The odor was excruciating. It seemed to permeate through every nook and cranny of the operating room. There was no escape. I put on two masks to halt the stench infiltrating my nostrils but it was no use. Most of the O.R. staff had rubbed mastisol on their masks to hide the smell. But like overly applied perfume on a person who hasn't bathed in days, it didn't do anything to eliminate the noxious fumes. Somebody had the bright idea of bringing in a cup of coffee grounds into the room to mask the stench. Now the operating room has the unfortunate aroma of a Starbucks with an overflowing toilet. I guess I won't be stopping there after work today. Everybody who ventured in the room was immediately driven out again by the stink, involuntarily covering their noses despite the masks that were already on their faces.

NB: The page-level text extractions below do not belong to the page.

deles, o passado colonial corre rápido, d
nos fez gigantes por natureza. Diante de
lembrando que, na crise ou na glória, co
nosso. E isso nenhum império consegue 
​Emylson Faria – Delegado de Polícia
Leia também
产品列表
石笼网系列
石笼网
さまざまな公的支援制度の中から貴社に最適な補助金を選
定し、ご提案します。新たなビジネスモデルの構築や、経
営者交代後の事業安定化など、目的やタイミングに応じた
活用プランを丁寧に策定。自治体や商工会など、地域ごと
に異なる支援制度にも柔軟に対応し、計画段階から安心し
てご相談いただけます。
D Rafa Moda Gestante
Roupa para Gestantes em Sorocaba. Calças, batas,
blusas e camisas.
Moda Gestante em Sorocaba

I tentatively peered over the ether screen to see how the surgeon was progressing. Through my watering eyes, I could tell he was making some advances. He was now able to get his whole hand in the patient's rectum. The floor bucket at his foot was filling up with a nauseating mixture of blood and stool. Soon he had half his forearm in the patient's colon, scooping out thick, hard, malodorous feces by the handful.
"How much longer do you think?" I asked expectantly.

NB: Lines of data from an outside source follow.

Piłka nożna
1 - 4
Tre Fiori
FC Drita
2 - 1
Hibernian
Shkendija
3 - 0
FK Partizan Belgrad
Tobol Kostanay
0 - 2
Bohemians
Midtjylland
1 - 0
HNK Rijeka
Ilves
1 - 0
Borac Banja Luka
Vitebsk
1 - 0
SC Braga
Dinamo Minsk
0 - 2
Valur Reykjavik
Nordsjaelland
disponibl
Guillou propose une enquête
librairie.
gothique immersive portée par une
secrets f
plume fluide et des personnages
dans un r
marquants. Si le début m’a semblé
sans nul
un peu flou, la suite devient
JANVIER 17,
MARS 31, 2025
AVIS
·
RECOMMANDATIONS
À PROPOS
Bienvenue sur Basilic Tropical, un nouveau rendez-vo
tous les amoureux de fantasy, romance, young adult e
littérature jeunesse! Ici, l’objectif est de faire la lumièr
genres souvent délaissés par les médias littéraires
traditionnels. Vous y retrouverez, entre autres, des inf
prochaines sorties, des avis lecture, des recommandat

"Not much longer," he replied. "Just a little bit more I think before we hit the liquid stuff."
I sighed to myself. Time to give a little more muscle relaxant to relax the sphincters. Between the vasovagal reactions the patient was experiencing from having an arm stuffed up his colon to the exquisitely putrid bouquet of impacted stool, this case has not been any fun. Looking over the drapes, the surgeon now has his arm up to his elbow inside the patient. Just a little bit more, I think hopefully to myself. Then finally, he hit the jackpot. A gusher of liquid stool started pouring out of the patient. What a relief, for the patient and us. But the smell got even worse if that was even possible. The blood and liquid poop poured over the surgeons pants and shoes. It seemed to be going everywhere. But the surgeon looked satisfied.

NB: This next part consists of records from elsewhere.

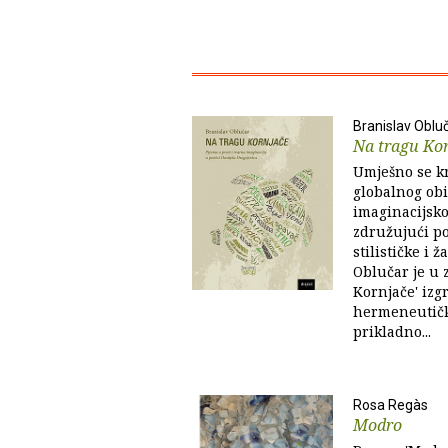
Branislav Oblu
Na tragu Ko
Umješno se kr
globalnog obi
imaginacijsko
združujući po
stilističke i 
Oblučar je u 
Kornjače' izg
hermeneutičk
prikladno...
Rosa Regàs
Modro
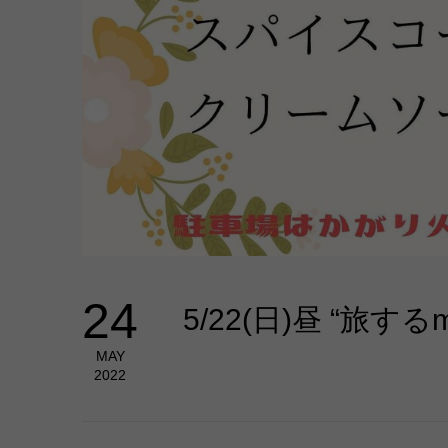
24
5/22(日)昼 “旅するm
MAY
2022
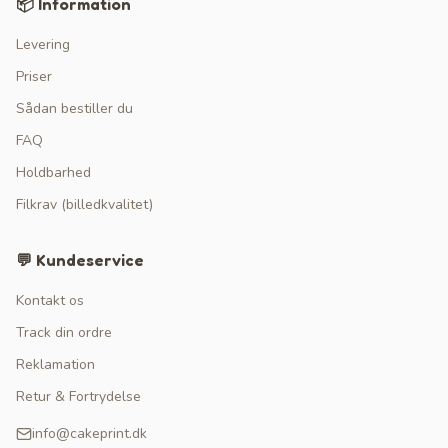
📦 Information
Levering
Priser
Sådan bestiller du
FAQ
Holdbarhed
Filkrav (billedkvalitet)
💬 Kundeservice
Kontakt os
Track din ordre
Reklamation
Retur & Fortrydelse
info@cakeprint.dk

He looked over at me at sighed, "I went $200,000 in debt to put my hand in somebody's butt and clean out his poop. I should have gone into anesthesia and have a nice clean job just twiddling knobs and looking at monitors all day."
I laughed at him and said, "I'm sure you make your mother proud."
As the nurse attempted to finish the case and clean up the patient, the surgeon quickly ungowned and rushed to the locker room to change, leaving a trail of stool and bloody footprints in his wake. I woke up the patient and moved him off the disgusting O.R. table onto the clean, dry gurney, ready for transport to recovery. Once outside, the fresh air filling my lungs felt like the first day of spring. The lack of any smell in the hallway itself was intoxicating. Looking back, I see the disgust of the cleaning crew as they enter the O.R. to do their jobs. I don't envy what they are about to do to make the room presentable for the next case. I smile to myself, yes it's good to be an anesthesiologist.